Auf der Haut nun ein anderes Bild: Ganz kurz nur sind die likörigen Mirabellennoten zu erschnuppern. Hier liegt die Betonung auch eher auf dem Likör als auf der Fruchtigkeit. Dann betritt auch schon die Schokolade die olfaktorische Bühne: dunkel, kräftig, einfach lecker-gourmandig. Die zartbitteren Schokonoten vereinen sich mit dezenten Kaffeenuancen, die eine leichte Herbe mit ins Spiel bringen. Vor meinem inneren Auge sehe ich zartschmelzende Kaffeeschokolade vor mir – ob in Tafelform oder geschmolzen als köstliches Heißgetränk. Der Duft besänftigt mein immer noch erzürntes Gemüt über den nicht vorhandenen Schokovorrat in meinen Küchenschränken. Bei dieser Duftentwicklung brauche ich keinen echten Süßkram – mein Schokojieper ist verflogen, die ideale Ersatzbefriedigung gefunden. Im weiteren Duftverlauf gewinnen cremige Noten die gourmandige Oberhand. Warme Kakaobutternoten erzeugen wohlige Kuschelmomente. Herrlich! Göttlich! Fast würde ich mir wünschen wir hätten schon Winter. Dann würden So New York und ich auf dem Sofa vor dem knisternd-brennenden Kamin sitzen, eine kuschlig-weiche Cashmeredecke um den ewig fröstelnden Leib geschlungen und den dicken Schneeflocken bei ihrer Reise zur Erde zusehen. Mmmh, träumen kann so schön sein!

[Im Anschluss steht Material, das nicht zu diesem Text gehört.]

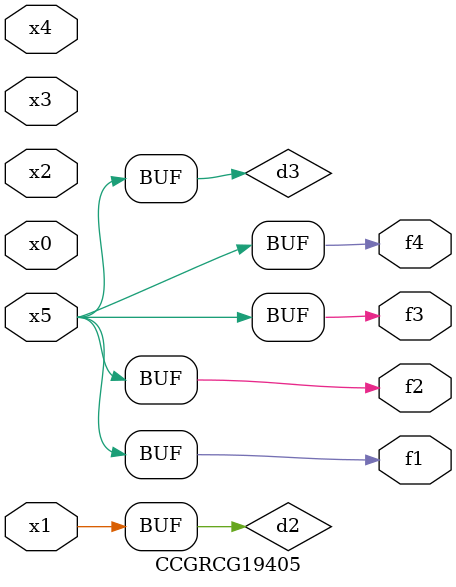
<source format=v>
module CCGRCG19405(
	input x0, x1, x2, x3, x4, x5,
	output f1, f2, f3, f4
);

	wire d1, d2, d3;

	not (d1, x5);
	or (d2, x1);
	xnor (d3, d1);
	assign f1 = d3;
	assign f2 = d3;
	assign f3 = d3;
	assign f4 = d3;
endmodule

</source>
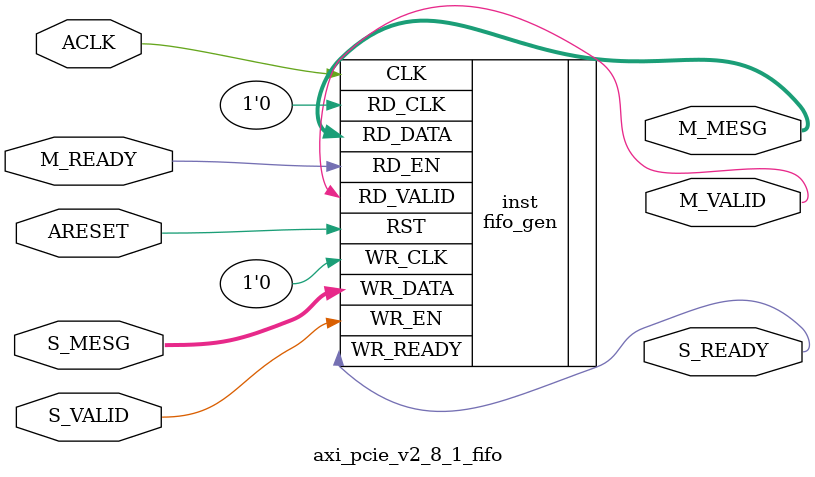
<source format=v>
`timescale 1ns/100ps


module axi_pcie_v2_8_1_fifo #
  (
   parameter         C_FAMILY          = "virtex7",
   parameter integer C_FIFO_DEPTH_LOG  = 5,      // FIFO depth = 2**C_FIFO_DEPTH_LOG
                                                 // Range = [5:9] when TYPE="lut",
                                                 // Range = [5:12] when TYPE="bram",
   parameter integer C_FIFO_WIDTH      = 64,     // Width of payload [1:512]
   parameter         C_FIFO_TYPE       = "lut"   // "lut" = LUT (SRL) based,
                                                 // "bram" = BRAM based
   )
  (
   // Global inputs
   input  wire                        ACLK,    // Clock
   input  wire                        ARESET,  // Reset
   // Slave  Port
   input  wire [C_FIFO_WIDTH-1:0]     S_MESG,  // Payload (may be any set of channel signals)
   input  wire                        S_VALID, // FIFO push
   output wire                        S_READY, // FIFO not full
   // Master  Port
   output wire [C_FIFO_WIDTH-1:0]     M_MESG,  // Payload
   output wire                        M_VALID, // FIFO not empty
   input  wire                        M_READY  // FIFO pop
   );

   fifo_gen #(
     .C_FAMILY(C_FAMILY),
     .C_COMMON_CLOCK(1),
     .C_FIFO_DEPTH_LOG(C_FIFO_DEPTH_LOG),
     .C_FIFO_WIDTH(C_FIFO_WIDTH),
     .C_FIFO_TYPE(C_FIFO_TYPE))
   inst (
     .CLK(ACLK),
     .RST(ARESET),
     .WR_CLK(1'b0),
     .WR_EN(S_VALID),
     .WR_READY(S_READY),
     .WR_DATA(S_MESG),
     .RD_CLK(1'b0),
     .RD_EN(M_READY),
     .RD_VALID(M_VALID),
     .RD_DATA(M_MESG));

endmodule

</source>
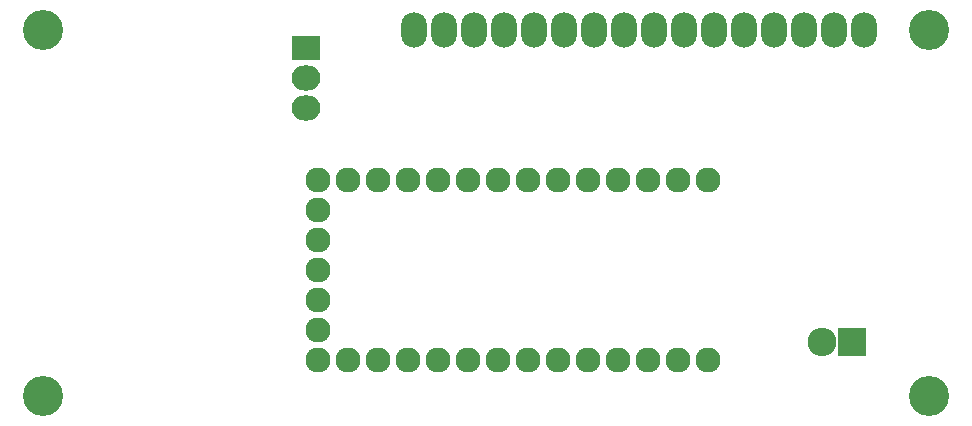
<source format=gbs>
G04 #@! TF.FileFunction,Soldermask,Bot*
%FSLAX46Y46*%
G04 Gerber Fmt 4.6, Leading zero omitted, Abs format (unit mm)*
G04 Created by KiCad (PCBNEW 4.0.1-3.201512221402+6198~38~ubuntu14.04.1-stable) date Sat 13 Aug 2016 09:47:32 AM PDT*
%MOMM*%
G01*
G04 APERTURE LIST*
%ADD10C,0.100000*%
%ADD11R,2.432000X2.432000*%
%ADD12O,2.432000X2.432000*%
%ADD13O,2.200000X3.000000*%
%ADD14C,3.400000*%
%ADD15R,2.432000X2.127200*%
%ADD16O,2.432000X2.127200*%
%ADD17C,2.127200*%
G04 APERTURE END LIST*
D10*
D11*
X169164000Y-106172000D03*
D12*
X166624000Y-106172000D03*
D13*
X170180000Y-79756000D03*
X167640000Y-79756000D03*
X165100000Y-79756000D03*
X162560000Y-79756000D03*
X160020000Y-79756000D03*
X157480000Y-79756000D03*
X154940000Y-79756000D03*
X152400000Y-79756000D03*
X149860000Y-79756000D03*
X147320000Y-79756000D03*
X144780000Y-79756000D03*
X142240000Y-79756000D03*
X139700000Y-79756000D03*
X137160000Y-79756000D03*
X134620000Y-79756000D03*
X132080000Y-79756000D03*
D14*
X175679100Y-79756000D03*
X175679100Y-110756700D03*
X100680520Y-110756700D03*
X100680520Y-79756000D03*
D15*
X122936000Y-81280000D03*
D16*
X122936000Y-83820000D03*
X122936000Y-86360000D03*
D17*
X156972000Y-92456000D03*
X154432000Y-92456000D03*
X151892000Y-92456000D03*
X149352000Y-92456000D03*
X146812000Y-92456000D03*
X144272000Y-92456000D03*
X141732000Y-92456000D03*
X139192000Y-92456000D03*
X136652000Y-92456000D03*
X134112000Y-92456000D03*
X131572000Y-92456000D03*
X129032000Y-92456000D03*
X126492000Y-92456000D03*
X123952000Y-92456000D03*
X123952000Y-94996000D03*
X123952000Y-97536000D03*
X123952000Y-100076000D03*
X123952000Y-102616000D03*
X123952000Y-105156000D03*
X123952000Y-107696000D03*
X131572000Y-107696000D03*
X151892000Y-107696000D03*
X136652000Y-107696000D03*
X134112000Y-107696000D03*
X154432000Y-107696000D03*
X146812000Y-107696000D03*
X156972000Y-107696000D03*
X144272000Y-107696000D03*
X141732000Y-107696000D03*
X139192000Y-107696000D03*
X149352000Y-107696000D03*
X126492000Y-107696000D03*
X129032000Y-107696000D03*
M02*

</source>
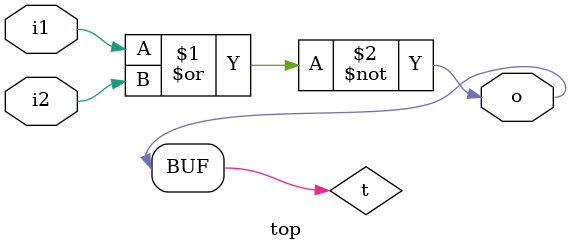
<source format=v>
module top ( i1 , i2 , o );

input i1 , i2 ;

output o ;

wire t ;

nor ( t, i1 , i2 ) ;


buf ( o , t );

endmodule

</source>
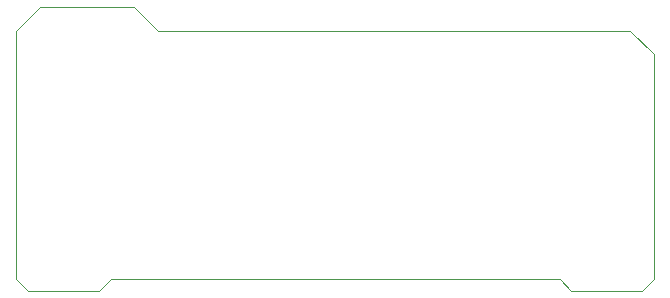
<source format=gbr>
%TF.GenerationSoftware,KiCad,Pcbnew,(5.1.7)-1*%
%TF.CreationDate,2021-03-20T18:42:02+01:00*%
%TF.ProjectId,MicroBBPS,4d696372-6f42-4425-9053-2e6b69636164,rev?*%
%TF.SameCoordinates,Original*%
%TF.FileFunction,Profile,NP*%
%FSLAX46Y46*%
G04 Gerber Fmt 4.6, Leading zero omitted, Abs format (unit mm)*
G04 Created by KiCad (PCBNEW (5.1.7)-1) date 2021-03-20 18:42:02*
%MOMM*%
%LPD*%
G01*
G04 APERTURE LIST*
%TA.AperFunction,Profile*%
%ADD10C,0.050000*%
%TD*%
G04 APERTURE END LIST*
D10*
X53000000Y-24000000D02*
X54000000Y-23000000D01*
X47000000Y-24000000D02*
X53000000Y-24000000D01*
X46000000Y-23000000D02*
X47000000Y-24000000D01*
X8000000Y-23000000D02*
X46000000Y-23000000D01*
X7000000Y-24000000D02*
X8000000Y-23000000D01*
X1000000Y-24000000D02*
X7000000Y-24000000D01*
X0Y-23000000D02*
X1000000Y-24000000D01*
X12000000Y-2000000D02*
X10000000Y0D01*
X0Y-2000000D02*
X2000000Y0D01*
X0Y-23000000D02*
X0Y-2000000D01*
X54000000Y-4000000D02*
X54000000Y-23000000D01*
X52000000Y-2000000D02*
X54000000Y-4000000D01*
X12000000Y-2000000D02*
X52000000Y-2000000D01*
X2000000Y0D02*
X10000000Y0D01*
M02*

</source>
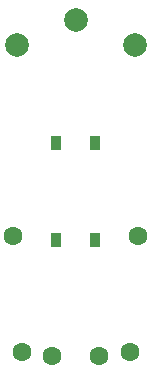
<source format=gbr>
%TF.GenerationSoftware,KiCad,Pcbnew,(5.99.0-11571-g293f207356)*%
%TF.CreationDate,2021-10-16T17:12:02-05:00*%
%TF.ProjectId,kicad-test,6b696361-642d-4746-9573-742e6b696361,rev?*%
%TF.SameCoordinates,Original*%
%TF.FileFunction,Copper,L2,Bot*%
%TF.FilePolarity,Positive*%
%FSLAX46Y46*%
G04 Gerber Fmt 4.6, Leading zero omitted, Abs format (unit mm)*
G04 Created by KiCad (PCBNEW (5.99.0-11571-g293f207356)) date 2021-10-16 17:12:02*
%MOMM*%
%LPD*%
G01*
G04 APERTURE LIST*
%TA.AperFunction,ComponentPad*%
%ADD10C,1.600000*%
%TD*%
%TA.AperFunction,ComponentPad*%
%ADD11R,0.900000X1.200000*%
%TD*%
%TA.AperFunction,ComponentPad*%
%ADD12C,2.000000*%
%TD*%
G04 APERTURE END LIST*
D10*
%TO.P,REF\u002A\u002A,1*%
%TO.N,N/C*%
X150000000Y-112750000D03*
%TO.P,REF\u002A\u002A,3*%
X143420000Y-112450000D03*
%TO.P,REF\u002A\u002A,1*%
X146000000Y-112750000D03*
%TO.P,REF\u002A\u002A,3*%
X152580000Y-112450000D03*
%TO.P,REF\u002A\u002A,5*%
X153300000Y-102600000D03*
%TO.P,REF\u002A\u002A,4*%
X142700000Y-102600000D03*
D11*
%TO.P,REF\u002A\u002A,3*%
X146350000Y-103000000D03*
%TO.P,REF\u002A\u002A,2*%
X149650000Y-103000000D03*
%TD*%
D12*
%TO.P,REF\u002A\u002A,1*%
%TO.N,N/C*%
X148000000Y-84350000D03*
%TO.P,REF\u002A\u002A,3*%
X153000000Y-86450000D03*
X143000000Y-86450000D03*
D11*
%TO.P,REF\u002A\u002A,2*%
X146350000Y-94750000D03*
%TO.P,REF\u002A\u002A,3*%
X149650000Y-94750000D03*
%TD*%
M02*

</source>
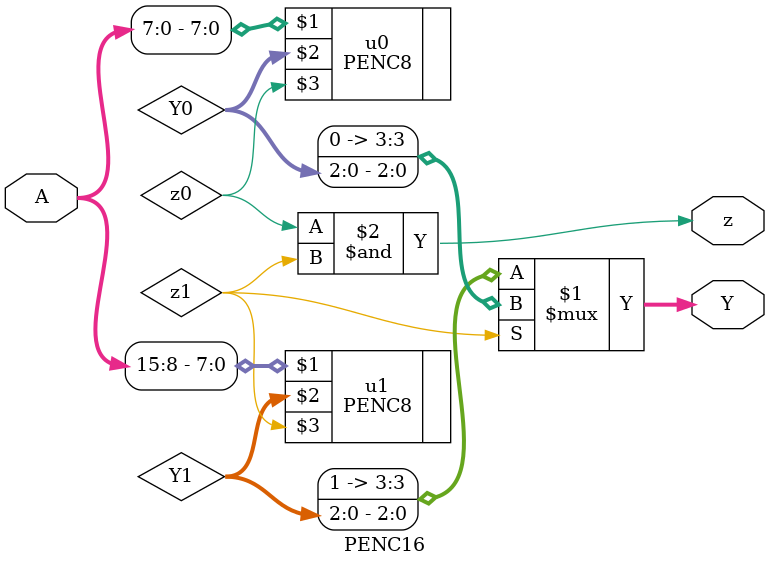
<source format=v>
module PENC16 (A,Y,z);
input[15:0] A;
output[3:0] Y;
output z;
wire [2:0] Y0,Y1;
wire z0,z1;

PENC8 u0(A[7:0],Y0,z0);
PENC8 u1(A[15:8],Y1,z1);
assign Y=z1?{1'b0,Y0}:{1'b1,Y1};
assign z=z0&z1;

endmodule
</source>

Doch wie meistens, sieht die Realität anders aus. So besitze ich weder einen knisternden Kamin noch eine kuschlig-weiche Cashmeredecke. Aber bis es richtig Winter wird habe ich ja noch ein wenig Zeit mir letzteres zuzulegen. Als Kaminersatz könnte ich mir ja eine dieser Knisterkerzen anschaffen. Mal sehen! Meines Erachtens nach ist So New York ein idealer Begleiter für die eisige Jahreszeit, der ob seiner Transparenz und Leichtigkeit auch für Gourmand- und/oder Schokozögerer eine Duftoption darstellen könnte.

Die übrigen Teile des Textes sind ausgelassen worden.